I take great pride in having had Newsweak pay me $1000.00 for an article of mine they printed. Took me an hour to write. At 0200 in the morning. I got 500 letters, accusing me of being an asshole! Which—confirmed the truth of my theme……………… :)
Comment by Colonel Jerry USMC — July 30, 2012 @ 2:20 pm
“…But the one thing he never does? Man up, double down, take his lumps.”
So it’s the same ol same ol’. They’re calling him a “wimp” because he just refuses to “take his lumps” and admit that they [their position] are right.
It’s logyk like that that keeps this economy humming the way it is. …like a crazy old man looking for his car… in the garage refrigerator.
Comment by Claire: pink pig barbarian, etc — July 30, 2012 @ 4:15 pm
The Looking Spoon’s covers are like watchin’ ‘im fall down a flight of stairs.
So Newsweek does an article on Romney, eh?
What are the other four pages about.
Comment by DougM (November is coming) — July 30, 2012 @ 4:53 pm
Great post here tonight. “Spot On” everyone of them.
But you know what I like about Newsweek?
It makes SondraK look so good… Ahh, life on the porch. :)
Those Wimp covers would be great billboard material. Wish I had about $zebenty skazillion lying around to buy a bunch of them along the interstates. Especially around Massachusetts, northern Virginia, Maryland, ‘Lympia, Chicago, LA, San Fran and other liberal hotbeds, just to piss them off.
Comment by dick, not quite dead white guy — July 30, 2012 @ 6:53 pm
(Is that what Valerie Jarrett really looks like? Good God, what species is she? I was just looking at Ace of Spades ONT about humans having interbred with Neanderthals, and then I come across that. Spooky.)

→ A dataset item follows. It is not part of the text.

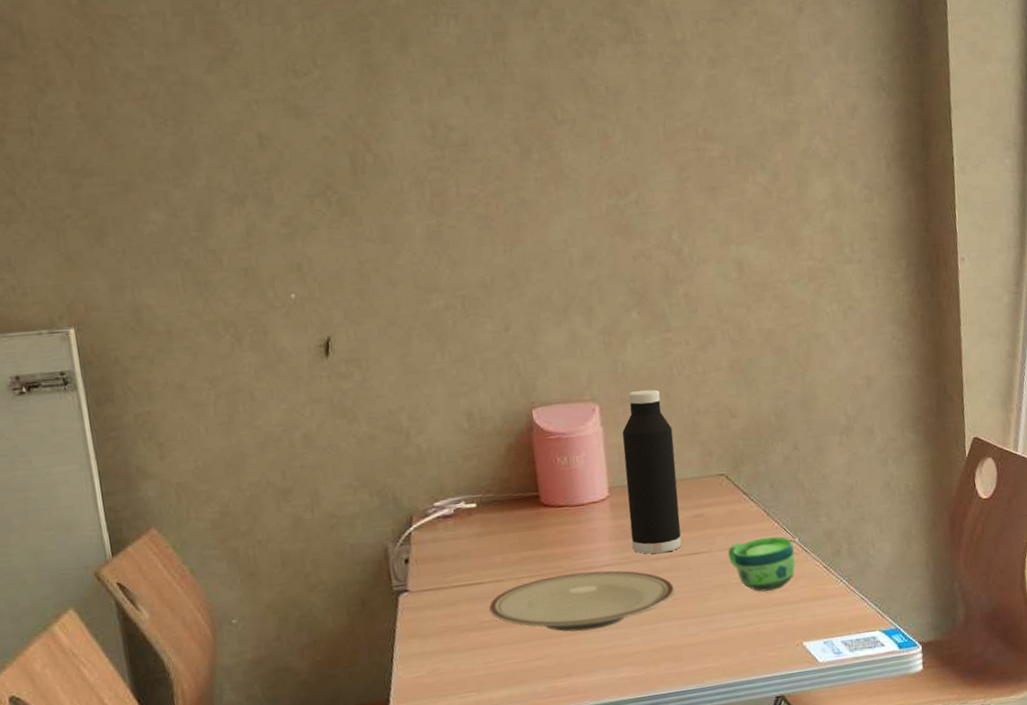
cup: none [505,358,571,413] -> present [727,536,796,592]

Comment by Lord of the Fleas — July 30, 2012 @ 7:58 pm
I’m delighted to be a Newsweek subscriber. Because I got it for free by claiming to be a captain of industry, and I throw it away each week without reading it just to help them burn through their few remaining dollars on the way to going out of business.
Hell, Stilton, with your steady prescription, you oughta pimp em to run your strips.
All you gotta do is make the punchline soooo subtle they won`t get it at first, and then when somebody complains, you have a planned alibi which will be sooo confusing that they will bite that it has to be good for the *more intellectual* Liberal! You, of course, will seek their guidance how best to please the *mainstream Lib* —–after which——you. are. in! [...in a Lord Haw Haw kinda way...]
Comment by Colonel Jerry USMC — July 31, 2012 @ 3:28 pm
Stilton (#23): On the other hand, your subscription helps their numbers. “See, advertisers, see all the people we have on our list?”